» READING PASSAGE:
= Chaz Bowyer =

British Royal Air Force armaments and explosives instructor (1926–2008)

Chaz Bowyer

Raymond "Chaz" Bowyer (29 September 1926 – 18 June 2008) was a Royal Air Force armaments and explosives instructor who, after he retired from service, wrote and edited over forty books relating to the operations, aircraft, and men of the Royal Flying Corps, Royal Air Force, and Royal Naval Air Service. He also edited for publication the memoirs of the pilots C.P.O. Bartlett, Eric Crundall, and Gwilym H. Lewis.

==Early life and family==
Chaz Bowyer was born in Weymouth, Dorset, on 29 September 1926, to Reginald (a builder) and Dorothy Bowyer née Northam. He was educated at high schools in Solihull and Nelson, England. He married twice and had a daughter from his first marriage and a son and a daughter from his second. His first wife pre-deceased him. A heavy smoker, Bowyer gave up cigarettes for small cigars after a heart attack.

==Royal Air Force==
Bowyer joined the Royal Air Force in 1943 at the age of 16 under the Aircraft Apprentice Scheme, based at RAF Halton. The scheme had been instituted by Lord Trenchard to improve the supply of technically trained ground crew and its entrants were affectionately known as "Trenchard brats". He served for 26 years, became an instructor in explosives and armaments, and was stationed in Egypt, Libya, Palestine, Singapore, and Aden. On his first posting overseas, somewhere in north Africa, he was told to dig a hole in the sand and improvise a tent over it. He often remarked, "If you can't take a joke you shouldn't have joined". He reached the rank of sergeant before retiring in 1969 to pursue a career in aviation research and writing. He was a life member of the Royal Air Force Association.

==Writing==
Bowyer produced over forty books relating to the Royal Flying Corps, Royal Air Force and the Royal Naval Air Service. He told Contemporary Authors:

My motivation? Primarily to place on permanent record accurate accounts of men, deeds, and events connected with Royal Air Force history. This is exemplified (perhaps) by For Valour: The Air V.C.s which is now accepted as the standard reference work on the subject. I am tired of reading historical drivel as perpetrated by 'well-known' authors, most of whom are simply novelists or journalists with no background knowledge of genuine aviation history. Too many 'military historians' are simply writers jumping on the history bandwagon only for profit.

» HOW TO COMPLETE THIS TASK:
Answer from the Chaz Bowyer biography:
1. In what town was Bowyer born?
2. What rank had he reached when he retired from the Royal Air Force, and in what year did he retire?
3. Which of his books does he say is accepted as the standard reference work on its subject?

» RECORDS:
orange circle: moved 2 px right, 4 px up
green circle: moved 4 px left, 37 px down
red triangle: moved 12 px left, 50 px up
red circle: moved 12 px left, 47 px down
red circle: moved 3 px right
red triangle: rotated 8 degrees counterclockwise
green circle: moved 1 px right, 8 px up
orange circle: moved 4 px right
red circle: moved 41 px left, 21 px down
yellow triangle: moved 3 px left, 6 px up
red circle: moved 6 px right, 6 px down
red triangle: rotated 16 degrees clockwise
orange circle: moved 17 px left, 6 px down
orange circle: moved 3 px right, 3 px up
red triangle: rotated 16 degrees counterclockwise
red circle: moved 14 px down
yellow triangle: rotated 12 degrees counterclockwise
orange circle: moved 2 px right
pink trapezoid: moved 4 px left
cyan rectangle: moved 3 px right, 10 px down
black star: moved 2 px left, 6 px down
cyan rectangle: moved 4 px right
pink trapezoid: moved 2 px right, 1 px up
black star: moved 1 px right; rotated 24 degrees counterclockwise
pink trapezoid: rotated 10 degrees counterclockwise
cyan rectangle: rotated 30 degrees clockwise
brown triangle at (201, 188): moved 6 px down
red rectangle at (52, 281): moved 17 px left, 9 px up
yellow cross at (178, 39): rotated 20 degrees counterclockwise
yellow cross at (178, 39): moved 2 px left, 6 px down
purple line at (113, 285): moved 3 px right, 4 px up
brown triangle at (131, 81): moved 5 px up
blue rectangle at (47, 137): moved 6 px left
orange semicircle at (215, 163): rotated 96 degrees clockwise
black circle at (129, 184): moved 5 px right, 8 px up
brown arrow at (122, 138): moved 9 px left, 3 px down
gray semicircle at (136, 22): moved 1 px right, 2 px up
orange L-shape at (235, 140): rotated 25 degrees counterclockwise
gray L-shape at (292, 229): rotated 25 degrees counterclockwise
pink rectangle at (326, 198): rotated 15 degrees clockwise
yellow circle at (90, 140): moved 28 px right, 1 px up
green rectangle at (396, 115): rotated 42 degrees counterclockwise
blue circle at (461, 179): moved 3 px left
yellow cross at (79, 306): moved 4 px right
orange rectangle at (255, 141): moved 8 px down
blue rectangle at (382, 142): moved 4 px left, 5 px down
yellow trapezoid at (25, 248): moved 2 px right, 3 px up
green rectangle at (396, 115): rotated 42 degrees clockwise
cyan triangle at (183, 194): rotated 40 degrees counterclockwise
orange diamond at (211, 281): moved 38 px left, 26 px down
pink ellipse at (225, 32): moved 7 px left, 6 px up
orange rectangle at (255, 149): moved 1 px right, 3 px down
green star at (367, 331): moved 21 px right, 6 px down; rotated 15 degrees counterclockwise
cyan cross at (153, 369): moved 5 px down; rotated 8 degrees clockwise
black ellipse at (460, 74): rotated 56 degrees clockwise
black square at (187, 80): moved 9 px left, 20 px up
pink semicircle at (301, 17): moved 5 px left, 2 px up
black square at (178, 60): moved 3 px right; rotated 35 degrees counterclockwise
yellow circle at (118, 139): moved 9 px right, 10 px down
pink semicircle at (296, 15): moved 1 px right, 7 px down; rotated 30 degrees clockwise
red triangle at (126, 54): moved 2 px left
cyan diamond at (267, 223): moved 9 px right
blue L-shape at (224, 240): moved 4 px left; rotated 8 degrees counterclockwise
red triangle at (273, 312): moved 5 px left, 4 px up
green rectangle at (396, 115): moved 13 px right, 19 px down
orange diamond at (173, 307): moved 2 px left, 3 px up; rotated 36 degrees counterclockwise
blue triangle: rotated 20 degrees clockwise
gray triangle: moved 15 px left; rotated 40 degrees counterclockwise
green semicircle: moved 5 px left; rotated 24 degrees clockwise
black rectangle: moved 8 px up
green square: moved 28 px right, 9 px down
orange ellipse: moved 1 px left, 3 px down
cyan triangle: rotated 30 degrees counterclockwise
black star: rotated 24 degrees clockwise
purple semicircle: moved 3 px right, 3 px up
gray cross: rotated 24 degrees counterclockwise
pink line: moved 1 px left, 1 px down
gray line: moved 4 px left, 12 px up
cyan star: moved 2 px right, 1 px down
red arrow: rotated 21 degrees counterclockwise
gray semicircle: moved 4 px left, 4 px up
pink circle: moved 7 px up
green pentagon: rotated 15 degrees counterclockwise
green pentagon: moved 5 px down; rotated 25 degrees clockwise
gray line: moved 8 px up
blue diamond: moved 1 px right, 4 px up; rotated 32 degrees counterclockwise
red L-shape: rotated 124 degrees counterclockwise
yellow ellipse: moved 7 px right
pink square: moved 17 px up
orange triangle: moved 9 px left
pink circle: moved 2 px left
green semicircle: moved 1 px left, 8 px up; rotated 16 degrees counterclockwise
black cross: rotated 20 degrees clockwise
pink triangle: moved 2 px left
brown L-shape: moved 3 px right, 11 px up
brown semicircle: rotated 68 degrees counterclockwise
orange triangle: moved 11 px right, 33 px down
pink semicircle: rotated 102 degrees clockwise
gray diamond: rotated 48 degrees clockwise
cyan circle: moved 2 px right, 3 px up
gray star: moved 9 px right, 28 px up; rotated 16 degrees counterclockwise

» FINAL ANSWER:
1. Weymouth, Dorset.
2. Sergeant, in 1969.
3. For Valour: The Air V.C.s.